The enrichments can be links to external resource descriptions, images, video and webpages but also extracted features like image type, genre, topic etc. Although the focus is on enriching newspaper articles, the infrastructure allows enrichment of almost everything that has an identifier, as well internal as external. The results are demonstrated by means of an experimental portal at http://www.kbresearch.nl/xportal
. This portal offers a lot of functionality with respect to the enrichments, like: semantic search in the historical newspapers, manually adding or correcting enrichments, geographical search etc.
The enrichments are mainly links to context information for a name in the article, or a video or image and are shown on top of the article display.
There is also a browser extension
available for Delpher with limited functionality.

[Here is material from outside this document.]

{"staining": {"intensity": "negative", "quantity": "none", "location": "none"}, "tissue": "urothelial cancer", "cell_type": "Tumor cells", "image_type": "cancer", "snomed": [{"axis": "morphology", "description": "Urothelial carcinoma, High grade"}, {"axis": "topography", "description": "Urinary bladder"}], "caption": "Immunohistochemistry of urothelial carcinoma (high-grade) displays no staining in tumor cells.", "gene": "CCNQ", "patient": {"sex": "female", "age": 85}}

There are two basic types of resources that can be enriched:
Information resources (IR)
These are digital content objects like newspaper articles, book pages etc. They can be requested and presented by means of a URL. Enrichments have the same the same identifier as the objects they enrich and can also be requested via an URL containing the identifier, for example:
Non-information resources (NIR)
These are the links to the resources, like things, concepts, persons etc. A NIR record can contain links to more than one description at different locations. The description can be requested via an URL using one of the identifiers like http://www.kbresearch.nl/get_nir?identifier=DBP:Albert_Einstein or http://www.kbresearch.nl/get_nir?identifier=WD:Q937.

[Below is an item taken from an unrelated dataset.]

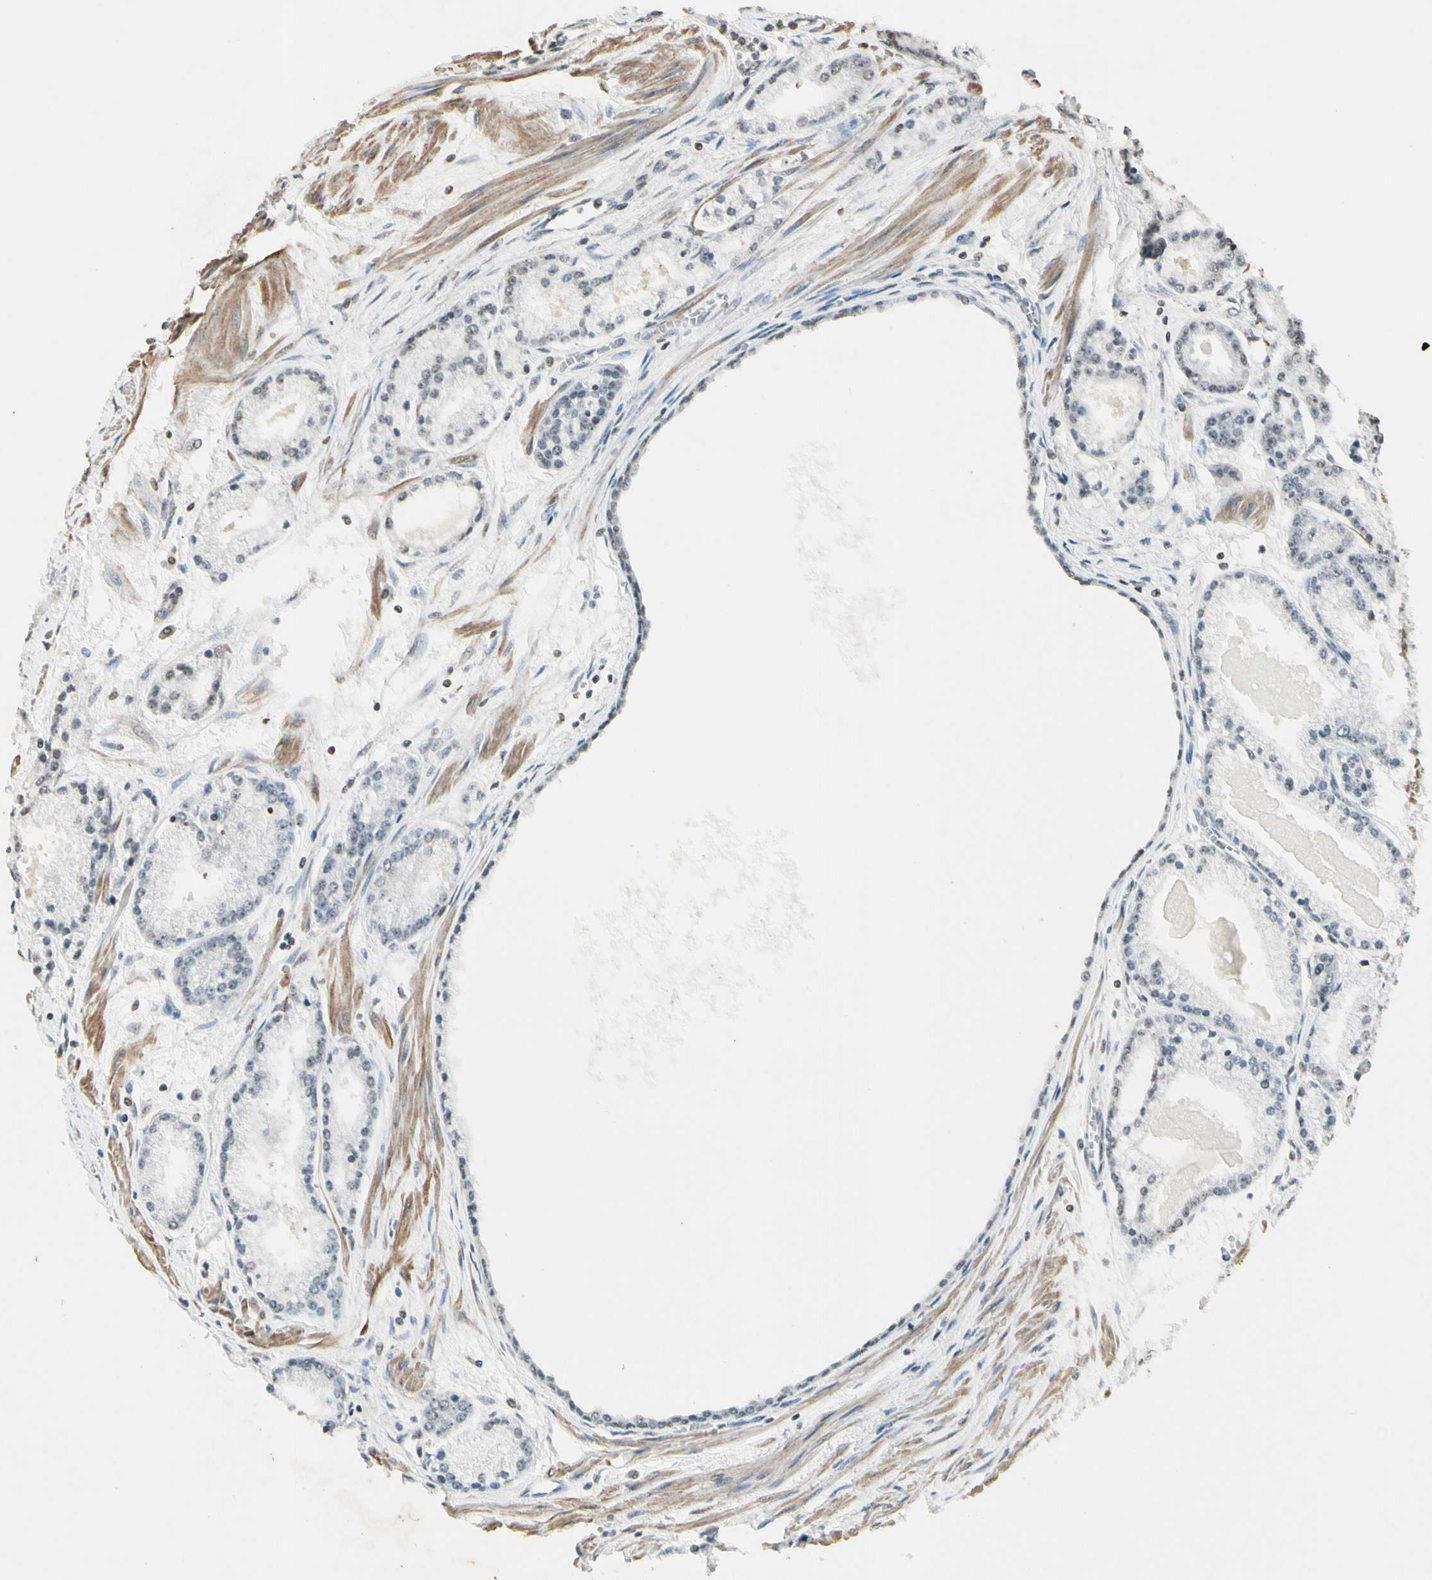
{"staining": {"intensity": "weak", "quantity": "<25%", "location": "nuclear"}, "tissue": "prostate cancer", "cell_type": "Tumor cells", "image_type": "cancer", "snomed": [{"axis": "morphology", "description": "Adenocarcinoma, High grade"}, {"axis": "topography", "description": "Prostate"}], "caption": "Human high-grade adenocarcinoma (prostate) stained for a protein using IHC exhibits no positivity in tumor cells.", "gene": "TOP1", "patient": {"sex": "male", "age": 61}}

There are many different types of enrichments possible for the information resources. In some cases these enrichments refer to only fragment of the content. Some examples:
Related web pages, videos etc. (example)
Links to resource descriptions for named entities in text objects
Geographical coordinates of a location or an event in the text
Place and street name where an event took place
Extracted features from a text like sentiment
Different types of enrichments require different data fields. One of the fields is "reference", which is a reference to the algorithm being used for obtaining or generating the enrichment. Most references start with "ls-" for example "ls-2017-03-7" meaning the enrichment is an automatically generated linked named entity with the algorithm that was used from that specific date. When the reference is "user" this means that the enrichment is added by a user.